- [WORK TO COMPLETE]
For every entry below, give an exact repeat and leave out the pictures.

- [RECORDED DATA]
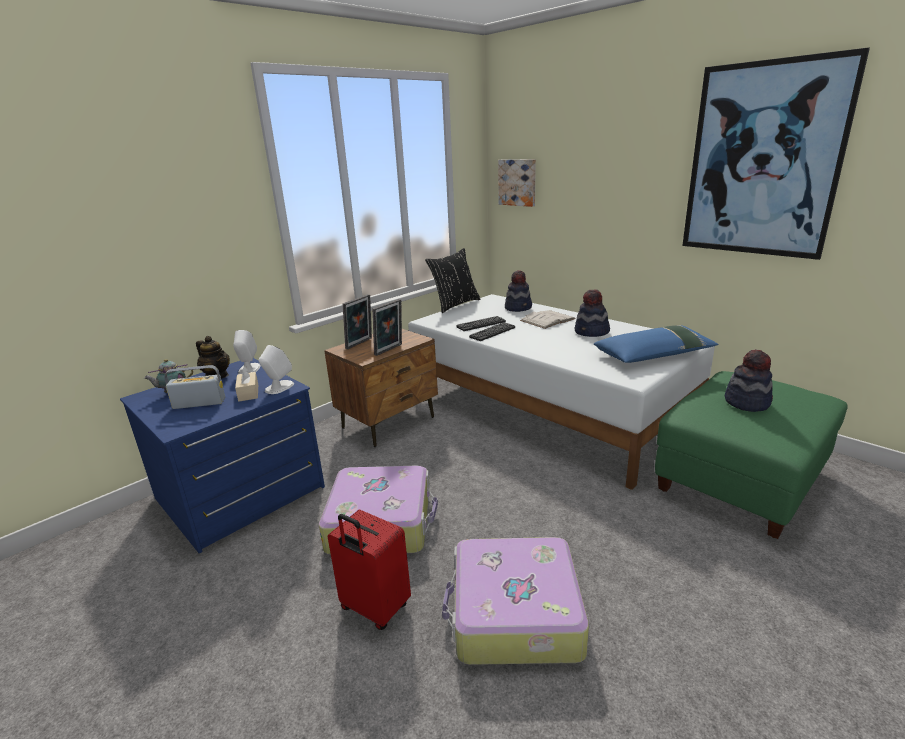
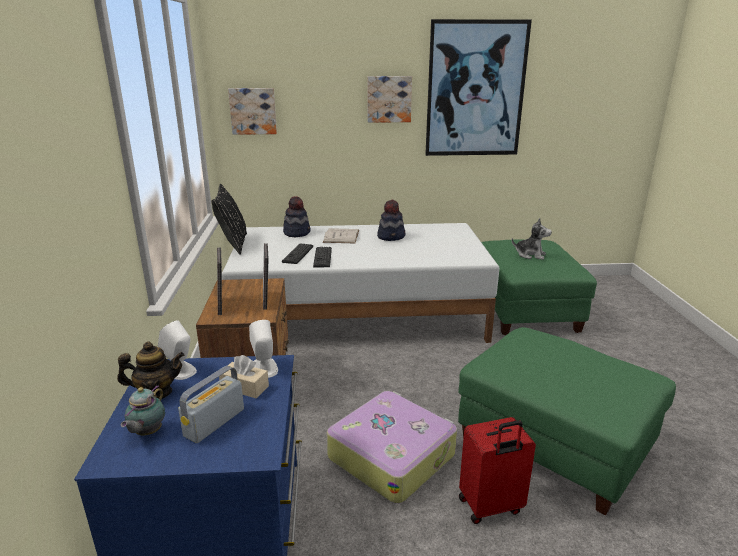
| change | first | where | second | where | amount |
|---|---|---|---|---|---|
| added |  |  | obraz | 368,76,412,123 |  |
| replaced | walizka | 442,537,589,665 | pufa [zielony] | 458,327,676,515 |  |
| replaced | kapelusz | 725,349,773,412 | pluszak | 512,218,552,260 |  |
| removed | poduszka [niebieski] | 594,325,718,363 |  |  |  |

- [SOLVED EXERCISE]
| change | first | where | second | where | amount |
|---|---|---|---|---|---|
| added |  |  | obraz | 368,76,412,123 |  |
| replaced | walizka | 442,537,589,665 | pufa [zielony] | 458,327,676,515 |  |
| replaced | kapelusz | 725,349,773,412 | pluszak | 512,218,552,260 |  |
| removed | poduszka [niebieski] | 594,325,718,363 |  |  |  |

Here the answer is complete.